_EXERCISE A_: According to the blog post on Mark Jackson's coaching, who was the best player on the 2011-2012 Warriors?
_EXERCISE B_: Write the next part of the blog post on Mark Jackson's coaching, picking up after its final sentence.

_EXCERPT TO READ_:
######
Monday, May 20, 2019

A Tale of Two Coaches --- Part One: Mark Jackson Lost in Space and Pace



A Tale of Two Coaches
Part One: Mark Jackson Lost in Space and Pace
           
I asked a friend what his most burning sports question was, (an easy remedy for writer's block is to have an editor), and thus began my quest to answer, “Why hasn’t Mark Jackson gotten another coaching job? And Mike D’Antoni is a fraud!” The question, as I found, is a really good one, and the statement is more a ‘prisoner of the moment’ situation. That being said, any NBA GM entering a rebuilding phase should maybe give Mr. Jackson a ring, because his butt deserves to be on a bench.
            Mark Jackson began his tenure with the Warriors during the lockout-shortened 2011-2012 season. That Warriors team was pretty pitiful. They won 23 games and lost 43. They played horrible defense, (27th out of 30 in defensive rating and 28th in opponents PTS/G) were average offensively (14th in offensive rating and 12th in PTS/G) and featured David Lee as their best player. The next season, the 2012-2013 season, the Warriors would begin to build the foundations of, what would become, their championship core of Steph Curry, Klay Thompson, and Draymond Green.
######
_EXTRACTED RECORDS_:
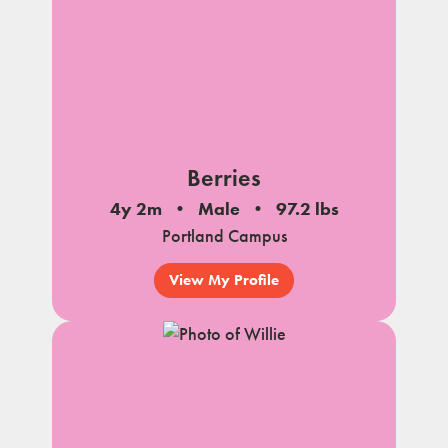
Berries
4y 2m
Male
97.2 lbs
Portland Campus
View My Profile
######
_ANSWER BOX A_: David Lee.

_ANSWER BOX B_:
            Steph Curry, who is now a two-time MVP, only played 23 games in 2011-12 as a 23-year-old. Klay Thompson was a 21-year-old rookie and Draymond Green was still coached by Tom Izzo. Starting in  2012-13, Curry, finally healthy, started to show All-Star promise, while Klay Thompson found his way off the bench and began to contribute. Draymond Green rode the pine a fair amount, but as a second rounder and 22-year-old rookie that is essentially your expected career. The Warriors armed with a still solid David Lee, a healthy Curry and a group of stop-gap veterans won 47 games and made it to the second round of the playoffs. Year three of the Mark Jackson era would again show improvements with the Warriors winning 51 games during the 2013-14 season, a four-game improvement. Only this time in the playoffs they would be eliminated in seven games in the first round. Following the season Mark Jackson would be fired, Steve Kerr would be hired, and the emergence of one of the greatest dynasties in the history of the sport would emerge. So why is the man that laid the groundwork for the NBA’s current version of the Death Star frozen out from NBA head coaching jobs?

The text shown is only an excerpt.